Man Who Did 100 Triathlons in 100 Days on How to Achieve Goals

  • James Lawrence, aka the “Iron Cowboy,” finished 100 Ironman-distance triathlons in 100 days. 
  • Early on, the father of five was in such pain he blacked out, but pushed through one step at a time. 
  • He said the moment he shows up for something is when he knows he’s going to finish. 

Early in James Lawrence’s record-shattering quest to complete 100 Ironman triathlons in 100 days, he blacked out.

The pain from a stress fracture he’d developed was so great he lost consciousness and landed in the arms of his “wingman,” who woke him up and helped him walk, just 10 seconds at a time, to the finish line. 

The next day, Lawrence went to the start line again. And then again for the next 100 days, completing all 100 triathlons. He added one more for prosperity on day 101.

In each moment, he never looked beyond the next step, shuddering when people said things like “you’re halfway there!” or “You ‘only’ have nine triathlons left!” 

A post shared by James Lawrence (@ironcowboyjames)

 

“You have to have a short-term memory,” Lawrence, a 45-year-old endurance legend known as the “Iron Cowboy,” said on Ed Mylett’s podcast last month. “Focus and intent right now, today, will take care of the long-term goal.”

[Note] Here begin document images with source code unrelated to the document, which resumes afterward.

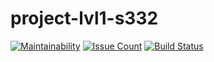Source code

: # project-lvl1-s332

[![Maintainability](https://codeclimate.com/github/Eserian/project-lvl1-s332/badges/gpa.svg)](https://codeclimate.com/github/Eserian/project-lvl1-s332)
[![Issue Count](https://codeclimate.com/github/Eserian/project-lvl1-s332/badges/issue_count.svg)](https://codeclimate.com/github/Eserian/project-lvl1-s332)
[![Build Status](https://travis-ci.org/Eserian/project-lvl1-s332.svg?branch=master)](https://travis-ci.org/Eserian/project-lvl1-s332)
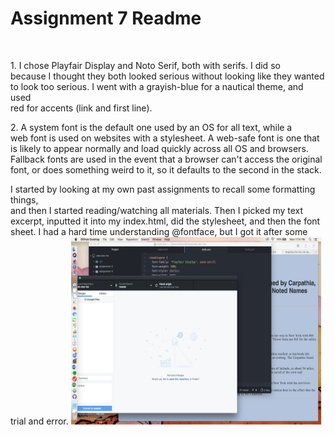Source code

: <!DOCTYPE html>
<html>

<h1>Assignment 7 Readme </h1>
<br>
<p>1. I chose Playfair Display and Noto Serif, both with serifs. I did so <br>
because I thought they both looked serious without looking like they wanted <br>
to look too serious. I went with a grayish-blue for a nautical theme, and used <br>
red for accents (link and first line). <br> </p>
<p>2. A system font is the default one used by an OS for all text, while a <br>
web font is used on websites with a stylesheet. A web-safe font is one that <br>
is likely to appear normally and load quickly across all OS and browsers. <br>
Fallback fonts are used in the event that a browser can't access the original <br>
font, or does something weird to it, so it defaults to the second in the stack. </p>
I started by looking at my own past assignments to recall some formatting things, <br> and then I started reading/watching all materials. Then I picked my text <br>
excerpt, inputted it into my index.html, did the stylesheet, and then the font <br> sheet. I had a hard time understanding @fontface, but I got it after some <br>
trial and error.
<img src="assignment-7/screenshot7.png" width="400" height="300">

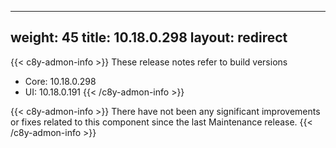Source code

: 
---
weight: 45
title: 10.18.0.298
layout: redirect
---

{{< c8y-admon-info >}}
These release notes refer to build versions
- Core: 10.18.0.298
- UI: 10.18.0.191
{{< /c8y-admon-info >}}


{{< c8y-admon-info >}}
There have not been any significant improvements or fixes related to this component since the last Maintenance release.
{{< /c8y-admon-info >}}
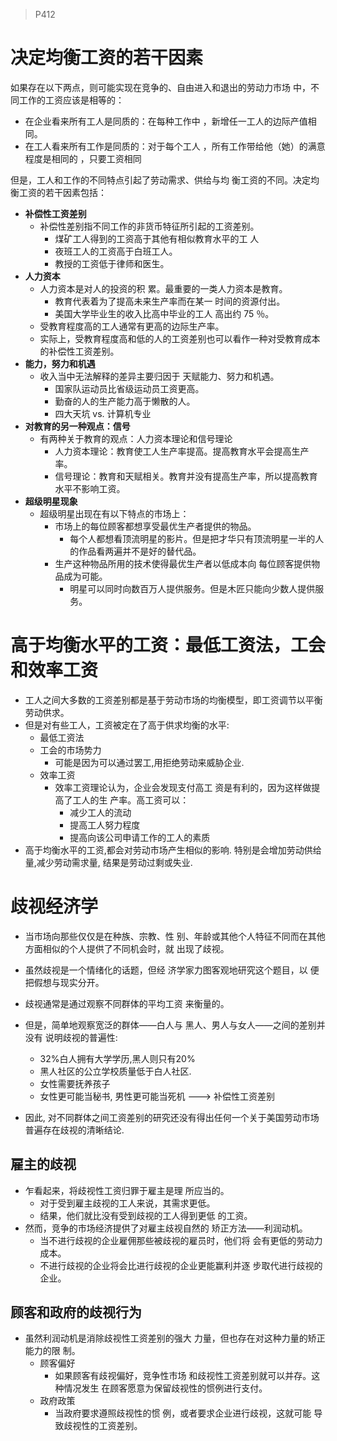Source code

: >P412

# 决定均衡工资的若干因素

如果存在以下两点，则可能实现在竞争的、自由进入和退出的劳动力市场 中，不同工作的工资应该是相等的：

- 在企业看来所有工人是同质的：在每种工作中 ，新增任一工人的边际产值相同。
- 在工人看来所有工作是同质的：对于每个工人 ，所有工作带给他（她）的满意程度是相同的 ，只要工资相同

但是，工人和工作的不同特点引起了劳动需求、供给与均 衡工资的不同。决定均衡工资的若干因素包括：

- **补偿性工资差别**
  - 补偿性差别指不同工作的非货币特征所引起的工资差别。
    - 煤矿工人得到的工资高于其他有相似教育水平的工 人 
    - 夜班工人的工资高于白班工人。
    - 教授的工资低于律师和医生。
- **人力资本**
  - 人力资本是对人的投资的积 累。最重要的一类人力资本是教育。
    - 教育代表着为了提高未来生产率而在某一 时间的资源付出。
    - 美国大学毕业生的收入比高中毕业的工人 高出约 75 ％。
  - 受教育程度高的工人通常有更高的边际生产率。
  - 实际上，受教育程度高和低的人的工资差别也可以看作一种对受教育成本的补偿性工资差别。
- **能力，努力和机遇**
  - 收入当中无法解释的差异主要归因于 天赋能力、努力和机遇。
    - 国家队运动员比省级运动员工资更高。
    - 勤奋的人的生产能力高于懒散的人。
    - 四大天坑 vs. 计算机专业
- **对教育的另一种观点：信号**
  - 有两种关于教育的观点：人力资本理论和信号理论
    - 人力资本理论：教育使工人生产率提高。提高教育水平会提高生产率。
    - 信号理论：教育和天赋相关。教育并没有提高生产率，所以提高教育水平不影响工资。
- **超级明星现象**
  - 超级明星出现在有以下特点的市场上：
    - 市场上的每位顾客都想享受最优生产者提供的物品。
      - 每个人都想看顶流明星的影片。但是把才华只有顶流明星一半的人的作品看两遍并不是好的替代品。
    - 生产这种物品所用的技术使得最优生产者以低成本向 每位顾客提供物品成为可能。
      - 明星可以同时向数百万人提供服务。但是木匠只能向少数人提供服务。

# 高于均衡水平的工资：最低工资法，工会和效率工资

- 工人之间大多数的工资差别都是基于劳动市场的均衡模型，即工资调节以平衡劳动供求。
- 但是对有些工人，工资被定在了高于供求均衡的水平:
  - 最低工资法
  - 工会的市场势力
    - 可能是因为可以通过罢工,用拒绝劳动来威胁企业.
  - 效率工资
    - 效率工资理论认为，企业会发现支付高工 资是有利的，因为这样做提高了工人的生 产率。高工资可以：
      - 减少工人的流动
      - 提高工人努力程度
      - 提高向该公司申请工作的工人的素质
- 高于均衡水平的工资,都会对劳动市场产生相似的影响. 特别是会增加劳动供给量,减少劳动需求量, 结果是劳动过剩或失业.

# 歧视经济学

- 当市场向那些仅仅是在种族、宗教、性 别、年龄或其他个人特征不同而在其他 方面相似的个人提供了不同机会时，就 出现了歧视。

- 虽然歧视是一个情绪化的话题，但经 济学家力图客观地研究这个题目，以 便把假想与现实分开。
- 歧视通常是通过观察不同群体的平均工资 来衡量的。
- 但是，简单地观察宽泛的群体——白人与 黑人、男人与女人——之间的差别并没有 说明歧视的普遍性:
  - 32%白人拥有大学学历,黑人则只有20%
  - 黑人社区的公立学校质量低于白人社区.
  - 女性需要抚养孩子
  - 女性更可能当秘书, 男性更可能当死机 ---> 补偿性工资差别
- 因此, 对不同群体之间工资差别的研究还没有得出任何一个关于美国劳动市场普遍存在歧视的清晰结论.

## 雇主的歧视

- 乍看起来，将歧视性工资归罪于雇主是理 所应当的。
  - 对于受到雇主歧视的工人来说，其需求更低。
  -  结果，他们就比没有受到歧视的工人得到更低 的工资。
- 然而，竞争的市场经济提供了对雇主歧视自然的 矫正方法——利润动机。
  - 当不进行歧视的企业雇佣那些被歧视的雇员时，他们将 会有更低的劳动力成本。
  - 不进行歧视的企业将会比进行歧视的企业更能赢利并逐 步取代进行歧视的企业。

## 顾客和政府的歧视行为

- 虽然利润动机是消除歧视性工资差别的强大 力量，但也存在对这种力量的矫正能力的限 制。
  - 顾客偏好
    - 如果顾客有歧视偏好，竞争性市场 和歧视性工资差别就可以并存。这种情况发生 在顾客愿意为保留歧视性的惯例进行支付。
  - 政府政策
    - 当政府要求遵照歧视性的惯 例，或者要求企业进行歧视，这就可能 导致歧视性的工资差别。
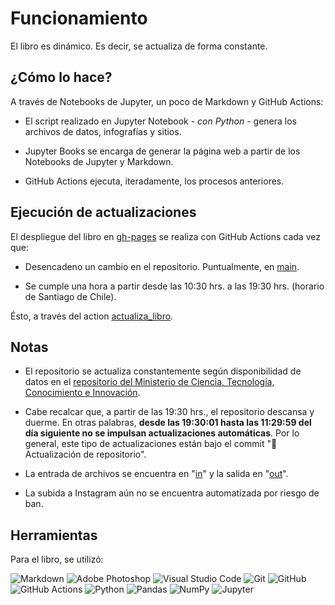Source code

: # Funcionamiento

El libro es dinámico. Es decir, se actualiza de forma constante.

## ¿Cómo lo hace?

A través de Notebooks de Jupyter, un poco de Markdown y GitHub Actions:

- El script realizado en Jupyter Notebook - *con Python* - genera los archivos de datos, infografías y sitios.

- Jupyter Books se encarga de generar la página web a partir de los Notebooks de Jupyter y Markdown.

- GitHub Actions ejecuta, iteradamente, los procesos anteriores.

## Ejecución de actualizaciones

El despliegue del libro en [gh-pages](https://github.com/pandemiaventana/pandemiaventana/tree/gh-pages) se realiza con GitHub Actions cada vez que:

- Desencadeno un cambio en el repositorio. Puntualmente, en [main](https://github.com/pandemiaventana/pandemiaventana).

- Se cumple una hora a partir desde las 10:30 hrs. a las 19:30 hrs. (horario de Santiago de Chile).

Ésto, a través del action [actualiza_libro](https://github.com/pandemiaventana/pandemiaventana/actions/workflows/book.yml).

## Notas

- El repositorio se actualiza constantemente según disponibilidad de datos en el [repositorio del Ministerio de Ciencia, Tecnología, Conocimiento e Innovación](https://github.com/MinCiencia/Datos-COVID19). 

- Cabe recalcar que, a partir de las 19:30 hrs., el repositorio descansa y duerme. En otras palabras, **desde las 19:30:01 hasta las 11:29:59 del día siguiente no se impulsan actualizaciones automáticas**. Por lo general, este tipo de actualizaciones están bajo el commit "🤖 Actualización de repositorio".

- La entrada de archivos se encuentra en "[in](https://github.com/pandemiaventana/pandemiaventana/tree/main/in)" y la salida en "[out](https://github.com/pandemiaventana/pandemiaventana/tree/main/out)".

- La subida a Instagram aún no se encuentra automatizada por riesgo de ban.

## Herramientas

Para el libro, se utilizó:

<img alt="Markdown" src="https://img.shields.io/badge/markdown-%23000000.svg?style=for-the-badge&logo=markdown&logoColor=white"/>


<img alt="Adobe Photoshop" src="https://img.shields.io/badge/adobephotoshop-%2331A8FF.svg?style=for-the-badge&logo=adobephotoshop&logoColor=white"/>


<img alt="Visual Studio Code" src="https://img.shields.io/badge/VisualStudioCode-0078d7.svg?style=for-the-badge&logo=visual-studio-code&logoColor=white"/>


<img alt="Git" src="https://img.shields.io/badge/git-%23F05033.svg?style=for-the-badge&logo=git&logoColor=white"/>


<img alt="GitHub" src="https://img.shields.io/badge/github-%23121011.svg?style=for-the-badge&logo=github&logoColor=white"/>


<img alt="GitHub Actions" src="https://img.shields.io/badge/githubactions-%232671E5.svg?style=for-the-badge&logo=githubactions&logoColor=white"/>


<img alt="Python" src="https://img.shields.io/badge/python-%2314354C.svg?style=for-the-badge&logo=python&logoColor=white"/>


<img alt="Pandas" src="https://img.shields.io/badge/pandas-%23150458.svg?style=for-the-badge&logo=pandas&logoColor=white" />


<img alt="NumPy" src="https://img.shields.io/badge/numpy-%23013243.svg?style=for-the-badge&logo=numpy&logoColor=white" />


<img alt="Jupyter" src="https://img.shields.io/badge/Jupyter-%23F37626.svg?style=for-the-badge&logo=Jupyter&logoColor=white" />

’75 didn’t scare me, so it had to be 100′

Lawrence is a motivational speaker, husband, and father of five who reinvented himself after losing his car and home in the 2008

recession
.

He’s set several world records, including in 2015 when he completed 50 Ironman-distance triathlons in 50 days in all 50 states. The races aren’t sanctioned by the Ironman brand, but the distances are the same: a 2.4-mile swim, 112-mile bike ride, and 26.2-mile run. He wrote a book and starred in a documentary about the conquest. 

This year, Lawrence doubled the duration but cut the travel, creating a course near his home in Utah for what he dubbed the “Conquer 100.” “Seventy-five didn’t scare me, so it had to be 100,” Lawrence told Runner’s World

In addition to taking it one step at a time, here are three ways he got through it. 



Matthew Norton


Learn to adapt and evolve

There’s no training plan for 100 triathlons in 100 days. So, Lawrence said, he had to “adapt and evolve along the way.” That strategy was necessary as early as about day five, when an ankle issue devolved into a stress fracture in his shin. 

Lawrence’s team fashioned a carbon-plated brace that “off-loaded” pressure on the shin, he explained, allowing the bone to heal while completing dozens more triathlons, though he did need to walk the marathon portions. 



Matthew Norton


Lawrence’s “adapt and evolve” principle also applied to his attitude: At first he was angry that he couldn’t run, as planned. But he soon realized walking was a “blessing” since it allowed people who otherwise wouldn’t have been able to keep up to join him. 

Allow room for emotions

Speaking on Mylett’s podcast, Lawrence said he and his crew never considered quitting. But they may have if they’d tried to push through the emotional lows. “It OK to feel, it’s not OK to quit. It’s OK to problem solve, it’s not OK to quit,” Lawrence said of his philosophy. “That’s what a lot of people don’t do, especially men: They don’t allow themselves to feel and process before they hunker down and keep going.” 

A post shared by James Lawrence (@ironcowboyjames)

 

Just show up 

Lawrence said he’s told people he knows he’ll be successful as soon as he gets in the water. That determination got him through more blackouts, and times he even fell asleep on the bike. 

“A huge reason for me [completing] the 100 was because I said I would,” Lawrence told Mylett. “Even in the darkest of moments, my word [meant] so much.”